[Raw records]
____

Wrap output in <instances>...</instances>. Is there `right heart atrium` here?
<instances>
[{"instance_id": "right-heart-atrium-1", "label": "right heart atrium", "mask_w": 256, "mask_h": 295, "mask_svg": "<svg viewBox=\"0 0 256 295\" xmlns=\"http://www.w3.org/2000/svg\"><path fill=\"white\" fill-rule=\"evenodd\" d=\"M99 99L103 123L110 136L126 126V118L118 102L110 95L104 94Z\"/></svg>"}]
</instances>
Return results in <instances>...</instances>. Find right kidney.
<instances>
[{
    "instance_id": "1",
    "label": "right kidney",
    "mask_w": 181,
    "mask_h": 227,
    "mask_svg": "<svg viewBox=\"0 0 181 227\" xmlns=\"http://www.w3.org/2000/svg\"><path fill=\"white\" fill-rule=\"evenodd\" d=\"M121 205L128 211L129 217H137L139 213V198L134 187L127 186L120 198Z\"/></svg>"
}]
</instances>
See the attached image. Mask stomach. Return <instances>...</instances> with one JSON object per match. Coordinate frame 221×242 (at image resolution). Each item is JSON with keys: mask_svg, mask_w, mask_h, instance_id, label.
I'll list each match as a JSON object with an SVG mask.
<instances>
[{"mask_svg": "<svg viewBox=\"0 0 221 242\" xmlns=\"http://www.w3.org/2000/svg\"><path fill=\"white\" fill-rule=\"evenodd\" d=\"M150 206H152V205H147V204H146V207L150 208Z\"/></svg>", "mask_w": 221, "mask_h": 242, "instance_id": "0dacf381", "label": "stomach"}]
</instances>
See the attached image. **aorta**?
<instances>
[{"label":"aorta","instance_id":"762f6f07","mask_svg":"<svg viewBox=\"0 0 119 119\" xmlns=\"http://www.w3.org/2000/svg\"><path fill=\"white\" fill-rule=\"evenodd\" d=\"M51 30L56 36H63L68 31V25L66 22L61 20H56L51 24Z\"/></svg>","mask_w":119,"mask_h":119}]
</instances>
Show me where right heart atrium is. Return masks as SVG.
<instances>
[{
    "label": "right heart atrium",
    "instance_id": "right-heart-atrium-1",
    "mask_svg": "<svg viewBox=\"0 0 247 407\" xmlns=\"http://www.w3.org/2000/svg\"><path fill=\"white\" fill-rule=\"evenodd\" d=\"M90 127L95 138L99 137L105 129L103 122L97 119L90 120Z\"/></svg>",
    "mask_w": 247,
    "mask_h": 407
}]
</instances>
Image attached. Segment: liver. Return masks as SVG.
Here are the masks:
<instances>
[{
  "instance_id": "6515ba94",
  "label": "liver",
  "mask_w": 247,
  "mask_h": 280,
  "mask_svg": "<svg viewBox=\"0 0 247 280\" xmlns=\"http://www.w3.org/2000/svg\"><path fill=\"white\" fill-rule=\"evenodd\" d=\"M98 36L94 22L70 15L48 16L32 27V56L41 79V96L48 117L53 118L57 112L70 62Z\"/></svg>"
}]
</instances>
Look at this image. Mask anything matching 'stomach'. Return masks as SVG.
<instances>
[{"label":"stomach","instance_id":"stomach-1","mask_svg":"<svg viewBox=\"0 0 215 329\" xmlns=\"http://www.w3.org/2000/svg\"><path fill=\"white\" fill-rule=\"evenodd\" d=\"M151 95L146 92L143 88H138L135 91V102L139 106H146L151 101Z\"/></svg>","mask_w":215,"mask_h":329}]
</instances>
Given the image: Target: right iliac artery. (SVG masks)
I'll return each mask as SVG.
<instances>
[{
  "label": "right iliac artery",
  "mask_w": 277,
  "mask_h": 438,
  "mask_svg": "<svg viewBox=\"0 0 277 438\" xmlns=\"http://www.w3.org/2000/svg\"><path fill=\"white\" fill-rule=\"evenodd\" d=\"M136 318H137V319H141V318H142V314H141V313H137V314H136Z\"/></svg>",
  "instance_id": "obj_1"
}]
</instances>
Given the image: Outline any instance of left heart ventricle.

____

Copy the records above line for line, changing nothing.

Wrap output in <instances>...</instances>. Is there `right heart atrium` here?
<instances>
[{"instance_id": "right-heart-atrium-1", "label": "right heart atrium", "mask_w": 256, "mask_h": 295, "mask_svg": "<svg viewBox=\"0 0 256 295\" xmlns=\"http://www.w3.org/2000/svg\"><path fill=\"white\" fill-rule=\"evenodd\" d=\"M99 99L103 123L110 136L126 126V118L118 102L110 95L104 94Z\"/></svg>"}]
</instances>
Return results in <instances>...</instances>. Find right kidney.
<instances>
[{
    "instance_id": "1",
    "label": "right kidney",
    "mask_w": 181,
    "mask_h": 227,
    "mask_svg": "<svg viewBox=\"0 0 181 227\" xmlns=\"http://www.w3.org/2000/svg\"><path fill=\"white\" fill-rule=\"evenodd\" d=\"M121 205L128 211L129 217H137L139 213V198L134 187L127 186L120 198Z\"/></svg>"
}]
</instances>
See the attached image. Mask stomach. Return <instances>...</instances> with one JSON object per match. Coordinate frame 221×242 (at image resolution). Each item is JSON with keys: mask_svg, mask_w, mask_h, instance_id, label.
I'll list each match as a JSON object with an SVG mask.
<instances>
[{"mask_svg": "<svg viewBox=\"0 0 221 242\" xmlns=\"http://www.w3.org/2000/svg\"><path fill=\"white\" fill-rule=\"evenodd\" d=\"M150 206H152V205H147V204H146V207L150 208Z\"/></svg>", "mask_w": 221, "mask_h": 242, "instance_id": "0dacf381", "label": "stomach"}]
</instances>
See the attached image. **aorta**?
<instances>
[{"label":"aorta","instance_id":"762f6f07","mask_svg":"<svg viewBox=\"0 0 119 119\" xmlns=\"http://www.w3.org/2000/svg\"><path fill=\"white\" fill-rule=\"evenodd\" d=\"M51 30L56 36H63L68 31V25L66 22L61 20H56L51 24Z\"/></svg>","mask_w":119,"mask_h":119}]
</instances>
Show me where right heart atrium is. Return masks as SVG.
<instances>
[{
    "label": "right heart atrium",
    "instance_id": "right-heart-atrium-1",
    "mask_svg": "<svg viewBox=\"0 0 247 407\" xmlns=\"http://www.w3.org/2000/svg\"><path fill=\"white\" fill-rule=\"evenodd\" d=\"M90 127L95 138L99 137L105 129L103 122L97 119L90 120Z\"/></svg>",
    "mask_w": 247,
    "mask_h": 407
}]
</instances>
Image attached. Segment: liver. Return masks as SVG.
Here are the masks:
<instances>
[{
  "instance_id": "6515ba94",
  "label": "liver",
  "mask_w": 247,
  "mask_h": 280,
  "mask_svg": "<svg viewBox=\"0 0 247 280\" xmlns=\"http://www.w3.org/2000/svg\"><path fill=\"white\" fill-rule=\"evenodd\" d=\"M98 36L94 22L70 15L48 16L32 27V56L41 79V96L48 117L53 118L57 112L70 62Z\"/></svg>"
}]
</instances>
Look at this image. Mask anything matching 'stomach'. Return masks as SVG.
<instances>
[{"label":"stomach","instance_id":"stomach-1","mask_svg":"<svg viewBox=\"0 0 215 329\" xmlns=\"http://www.w3.org/2000/svg\"><path fill=\"white\" fill-rule=\"evenodd\" d=\"M151 95L146 92L143 88H138L135 91V102L139 106H146L151 101Z\"/></svg>","mask_w":215,"mask_h":329}]
</instances>
Given the image: Target: right iliac artery. (SVG masks)
I'll return each mask as SVG.
<instances>
[{
  "label": "right iliac artery",
  "mask_w": 277,
  "mask_h": 438,
  "mask_svg": "<svg viewBox=\"0 0 277 438\" xmlns=\"http://www.w3.org/2000/svg\"><path fill=\"white\" fill-rule=\"evenodd\" d=\"M136 318H137V319H141V318H142V314H141V313H137V314H136Z\"/></svg>",
  "instance_id": "obj_1"
}]
</instances>
Given the image: Outline any instance of left heart ventricle.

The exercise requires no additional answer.